#### Extracted entries:

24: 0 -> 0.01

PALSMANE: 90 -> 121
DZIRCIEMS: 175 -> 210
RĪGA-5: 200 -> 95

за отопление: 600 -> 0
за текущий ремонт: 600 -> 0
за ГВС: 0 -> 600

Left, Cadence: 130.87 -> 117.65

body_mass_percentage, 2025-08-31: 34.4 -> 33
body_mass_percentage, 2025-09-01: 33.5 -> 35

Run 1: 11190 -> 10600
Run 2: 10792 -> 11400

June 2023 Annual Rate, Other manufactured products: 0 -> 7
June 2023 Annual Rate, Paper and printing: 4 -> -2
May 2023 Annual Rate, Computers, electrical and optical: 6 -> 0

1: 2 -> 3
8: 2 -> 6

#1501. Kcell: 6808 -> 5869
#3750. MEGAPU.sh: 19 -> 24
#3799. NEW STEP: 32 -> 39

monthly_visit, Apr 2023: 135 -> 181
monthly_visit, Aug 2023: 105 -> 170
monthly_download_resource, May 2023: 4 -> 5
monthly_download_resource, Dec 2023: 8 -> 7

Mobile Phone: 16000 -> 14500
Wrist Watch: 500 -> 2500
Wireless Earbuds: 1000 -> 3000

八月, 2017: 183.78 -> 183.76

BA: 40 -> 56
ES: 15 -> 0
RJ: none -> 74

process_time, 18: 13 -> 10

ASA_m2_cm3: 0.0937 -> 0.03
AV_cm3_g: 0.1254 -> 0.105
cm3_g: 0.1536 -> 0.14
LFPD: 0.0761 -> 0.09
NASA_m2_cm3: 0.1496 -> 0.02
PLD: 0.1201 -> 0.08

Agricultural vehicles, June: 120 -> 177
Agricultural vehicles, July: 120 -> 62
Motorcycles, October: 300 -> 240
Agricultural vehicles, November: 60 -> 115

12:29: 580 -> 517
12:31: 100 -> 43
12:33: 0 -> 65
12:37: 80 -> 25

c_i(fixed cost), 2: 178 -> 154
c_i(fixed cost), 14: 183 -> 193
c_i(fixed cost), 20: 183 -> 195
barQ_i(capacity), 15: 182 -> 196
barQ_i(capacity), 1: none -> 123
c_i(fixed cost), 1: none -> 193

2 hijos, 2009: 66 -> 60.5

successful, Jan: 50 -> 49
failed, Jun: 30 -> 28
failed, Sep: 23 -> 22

#### What you should do:
Restate every record verbatim.

#### Exercise answer:
24: 0 -> 0.01

PALSMANE: 90 -> 121
DZIRCIEMS: 175 -> 210
RĪGA-5: 200 -> 95

за отопление: 600 -> 0
за текущий ремонт: 600 -> 0
за ГВС: 0 -> 600

Left, Cadence: 130.87 -> 117.65

body_mass_percentage, 2025-08-31: 34.4 -> 33
body_mass_percentage, 2025-09-01: 33.5 -> 35

Run 1: 11190 -> 10600
Run 2: 10792 -> 11400

June 2023 Annual Rate, Other manufactured products: 0 -> 7
June 2023 Annual Rate, Paper and printing: 4 -> -2
May 2023 Annual Rate, Computers, electrical and optical: 6 -> 0

1: 2 -> 3
8: 2 -> 6

#1501. Kcell: 6808 -> 5869
#3750. MEGAPU.sh: 19 -> 24
#3799. NEW STEP: 32 -> 39

monthly_visit, Apr 2023: 135 -> 181
monthly_visit, Aug 2023: 105 -> 170
monthly_download_resource, May 2023: 4 -> 5
monthly_download_resource, Dec 2023: 8 -> 7

Mobile Phone: 16000 -> 14500
Wrist Watch: 500 -> 2500
Wireless Earbuds: 1000 -> 3000

八月, 2017: 183.78 -> 183.76

BA: 40 -> 56
ES: 15 -> 0
RJ: none -> 74

process_time, 18: 13 -> 10

ASA_m2_cm3: 0.0937 -> 0.03
AV_cm3_g: 0.1254 -> 0.105
cm3_g: 0.1536 -> 0.14
LFPD: 0.0761 -> 0.09
NASA_m2_cm3: 0.1496 -> 0.02
PLD: 0.1201 -> 0.08

Agricultural vehicles, June: 120 -> 177
Agricultural vehicles, July: 120 -> 62
Motorcycles, October: 300 -> 240
Agricultural vehicles, November: 60 -> 115

12:29: 580 -> 517
12:31: 100 -> 43
12:33: 0 -> 65
12:37: 80 -> 25

c_i(fixed cost), 2: 178 -> 154
c_i(fixed cost), 14: 183 -> 193
c_i(fixed cost), 20: 183 -> 195
barQ_i(capacity), 15: 182 -> 196
barQ_i(capacity), 1: none -> 123
c_i(fixed cost), 1: none -> 193

2 hijos, 2009: 66 -> 60.5

successful, Jan: 50 -> 49
failed, Jun: 30 -> 28
failed, Sep: 23 -> 22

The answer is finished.